(Landmark coordinate records)
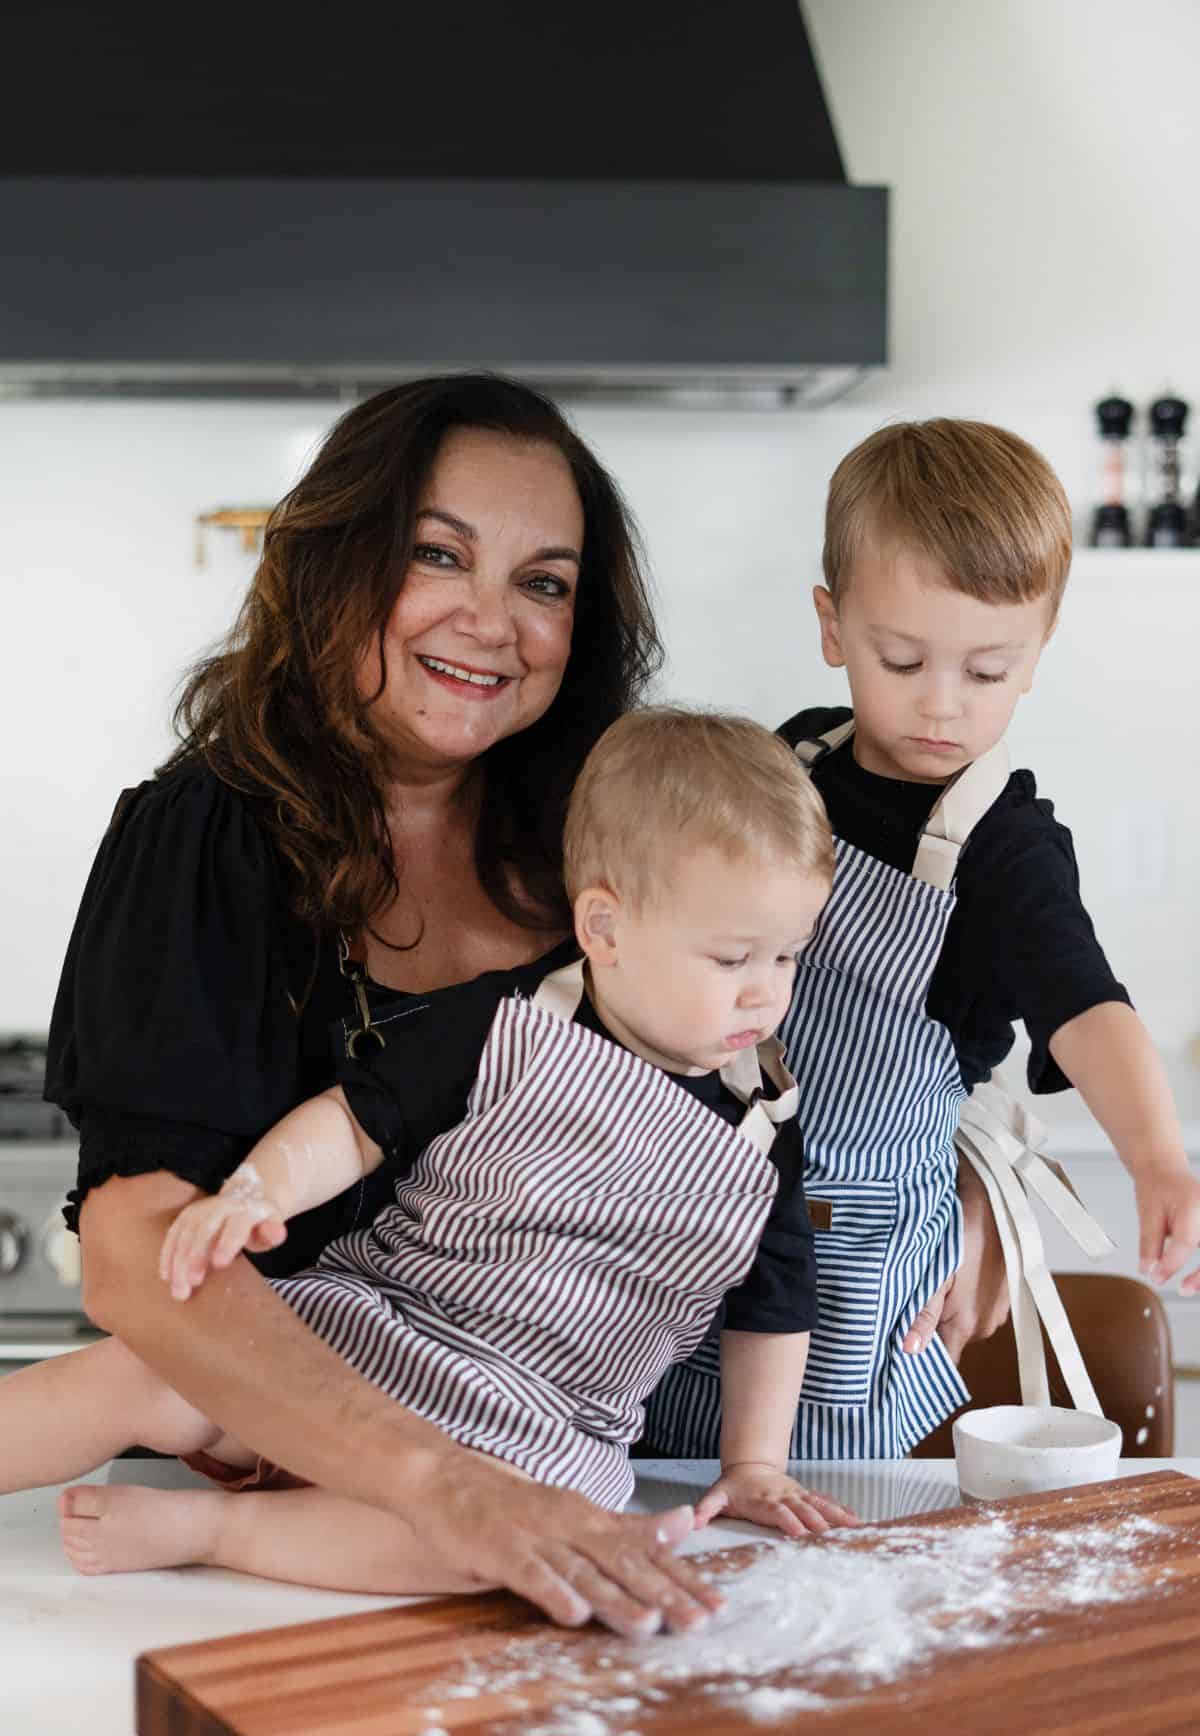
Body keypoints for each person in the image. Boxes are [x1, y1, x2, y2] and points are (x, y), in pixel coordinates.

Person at [39, 373, 735, 1637]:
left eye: (544, 582)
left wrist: (954, 1178)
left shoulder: (603, 844)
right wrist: (441, 1484)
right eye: (436, 556)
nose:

WHAT IS REQUIRED
Transcribe the entries from their first line to the line that holds "right wrist: (441, 1484)", both included, and skip every picture.

FINAL ANSWER
Body keypoints for each person in the image. Boxes are [x1, y1, x2, y2] and points are (x, y), in pixel coordinates.

Person at [39, 373, 735, 1637]:
left eye: (544, 582)
left wrist: (954, 1178)
left shoulder: (603, 844)
right wrist: (441, 1484)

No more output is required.